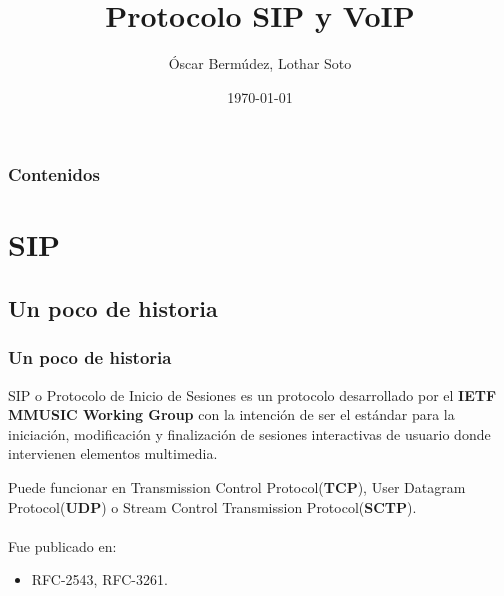 \documentclass{beamer}
\title[Protocolo SIP y VoIP]{Protocolo SIP y VoIP} %
\author{Óscar Bermúdez, Lothar Soto} %
\institute[UGR] %
{
  Universidad de Granada \\ %
  \medskip
  \textit{lsotpal@correo.ugr.es\\
  oscarbg@correo.ugr.es} %
}
\date{\today} %
\begin{document}
\begin{frame}
\titlepage %
\end{frame}

\begin{frame}
  \frametitle{Contenidos} %
  \tableofcontents
\end{frame}




\section{SIP} %

\subsection{Un poco de historia} %
\begin{frame}
\frametitle{Un poco de historia}
SIP o Protocolo de Inicio de Sesiones es un protocolo desarrollado por el \textbf{IETF MMUSIC Working Group} con la intención de ser el estándar para la iniciación, modificación y finalización de sesiones interactivas de usuario donde intervienen elementos multimedia.
	
	Puede funcionar en Transmission Control Protocol(\textbf{TCP}), User Datagram Protocol(\textbf{UDP}) o Stream Control Transmission Protocol(\textbf{SCTP}).\\~\\
	Fue publicado en:
	\begin{itemize}
	\item RFC-2543, RFC-3261.
	\end{itemize}
\end{frame}
\end{document}
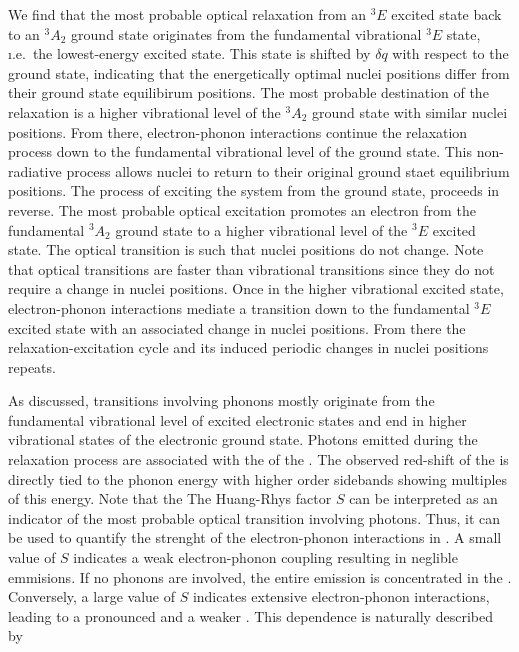    We find that the most probable optical relaxation from an ${}^{3}E$ excited state back to an ${}^{3}A_{2}$ ground state originates from the fundamental vibrational ${}^{3}E$ state, \i.e.\ the lowest-energy excited state. This state is shifted by $\delta q$ with respect to the ground state, indicating that the energetically optimal nuclei positions differ from their ground state equilibirum positions. The most probable destination of the relaxation is a higher vibrational level of the ${}^{3}A_{2}$ ground state with similar nuclei positions. From there, electron-phonon interactions continue the relaxation process down to the fundamental vibrational level of the ground state. This non-radiative process allows nuclei to return to their original ground staet equilibrium positions. The process of exciting the system from the ground state, proceeds in reverse. The most probable optical excitation promotes an electron from the fundamental ${}^{3}A_{2}$ ground state to a higher vibrational level of the ${}^{3}E$ excited state. The optical transition is such that nuclei positions do not change. Note that optical transitions are faster than vibrational transitions since they do not require a change in nuclei positions. Once in the higher vibrational excited state, electron-phonon interactions mediate a transition down to the fundamental ${}^{3}E$ excited state with an associated change in nuclei positions. From there the relaxation-excitation cycle and its induced periodic changes in nuclei positions repeats.

   As discussed, transitions involving phonons mostly originate from the fundamental vibrational level of excited electronic states and end in higher vibrational states of the electronic ground state. Photons emitted during the relaxation process are associated with the \psb of the \siv.
   The observed red-shift of the \psb is directly tied to the phonon energy with higher order sidebands showing multiples of this energy. Note that the The Huang-Rhys factor $S$ can be interpreted as an indicator of the most probable optical transition involving photons. Thus, it can be used to quantify the strenght of the electron-phonon interactions in \sivs. A small value of $S$ indicates a weak electron-phonon coupling resulting in neglible \psb emmisions. If no phonons are involved, the entire emission is concentrated in the \zpl. Conversely, a large value of $S$ indicates extensive electron-phonon interactions, leading to a pronounced \psb and a weaker \zpl. This dependence is naturally described by

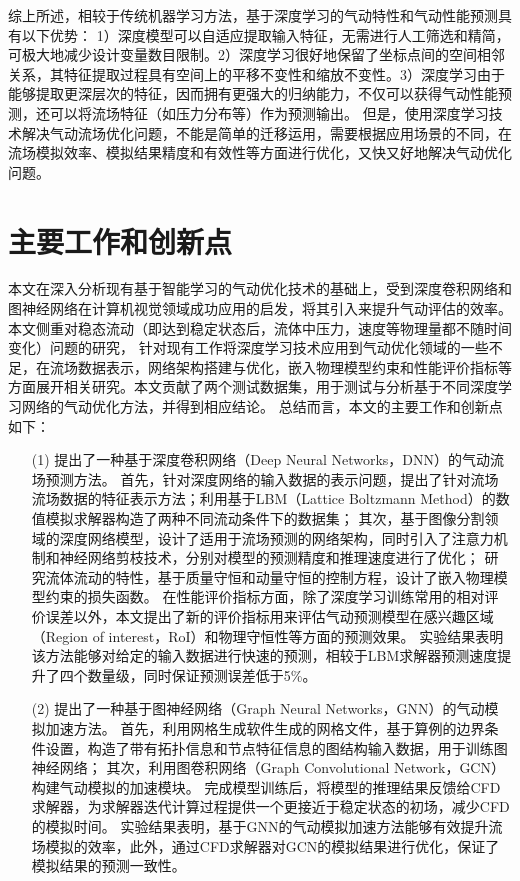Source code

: 综上所述，相较于传统机器学习方法，基于深度学习的气动特性和气动性能预测具有以下优势：
1）深度模型可以自适应提取输入特征，无需进行人工筛选和精简，可极大地减少设计变量数目限制。2）深度学习很好地保留了坐标点间的空间相邻关系，其特征提取过程具有空间上的平移不变性和缩放不变性。3）深度学习由于能够提取更深层次的特征，因而拥有更强大的归纳能力，不仅可以获得气动性能预测，还可以将流场特征（如压力分布等）作为预测输出。
但是，使用深度学习技术解决气动流场优化问题，不能是简单的迁移运用，需要根据应用场景的不同，在流场模拟效率、模拟结果精度和有效性等方面进行优化，又快又好地解决气动优化问题。

\section{主要工作和创新点}
本文在深入分析现有基于智能学习的气动优化技术的基础上，受到深度卷积网络和图神经网络在计算机视觉领域成功应用的启发，将其引入来提升气动评估的效率。
本文侧重对稳态流动（即达到稳定状态后，流体中压力，速度等物理量都不随时间变化）问题的研究，
针对现有工作将深度学习技术应用到气动优化领域的一些不足，在流场数据表示，网络架构搭建与优化，嵌入物理模型约束和性能评价指标等方面展开相关研究。本文贡献了两个测试数据集，用于测试与分析基于不同深度学习网络的气动优化方法，并得到相应结论。
总结而言，本文的主要工作和创新点如下：
\begin{itemize}
	\item[(1)] 提出了一种基于深度卷积网络（Deep Neural Networks，DNN）的气动流场预测方法。
	首先，针对深度网络的输入数据的表示问题，提出了针对流场流场数据的特征表示方法；利用基于LBM（Lattice Boltzmann Method）的数值模拟求解器构造了两种不同流动条件下的数据集；
	其次，基于图像分割领域的深度网络模型，设计了适用于流场预测的网络架构，同时引入了注意力机制和神经网络剪枝技术，分别对模型的预测精度和推理速度进行了优化；
	研究流体流动的特性，基于质量守恒和动量守恒的控制方程，设计了嵌入物理模型约束的损失函数。
	在性能评价指标方面，除了深度学习训练常用的相对评价误差以外，本文提出了新的评价指标用来评估气动预测模型在感兴趣区域（Region of  interest，RoI）和物理守恒性等方面的预测效果。
	实验结果表明该方法能够对给定的输入数据进行快速的预测，相较于LBM求解器预测速度提升了四个数量级，同时保证预测误差低于5\%。
		
	
	\item[(2)] 提出了一种基于图神经网络（Graph Neural  Networks，GNN）的气动模拟加速方法。
	首先，利用网格生成软件生成的网格文件，基于算例的边界条件设置，构造了带有拓扑信息和节点特征信息的图结构输入数据，用于训练图神经网络；
	其次，利用图卷积网络（Graph  Convolutional Network，GCN）构建气动模拟的加速模块。
	完成模型训练后，将模型的推理结果反馈给CFD求解器，为求解器迭代计算过程提供一个更接近于稳定状态的初场，减少CFD的模拟时间。
	实验结果表明，基于GNN的气动模拟加速方法能够有效提升流场模拟的效率，此外，通过CFD求解器对GCN的模拟结果进行优化，保证了模拟结果的预测一致性。
	
	
	
\end{itemize}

==*==

Work order:
Gather every line from the listing above in which "Graph" appears, and copy those lines.

Task result:
	\item[(2)] 提出了一种基于图神经网络（Graph Neural  Networks，GNN）的气动模拟加速方法。
	其次，利用图卷积网络（Graph  Convolutional Network，GCN）构建气动模拟的加速模块。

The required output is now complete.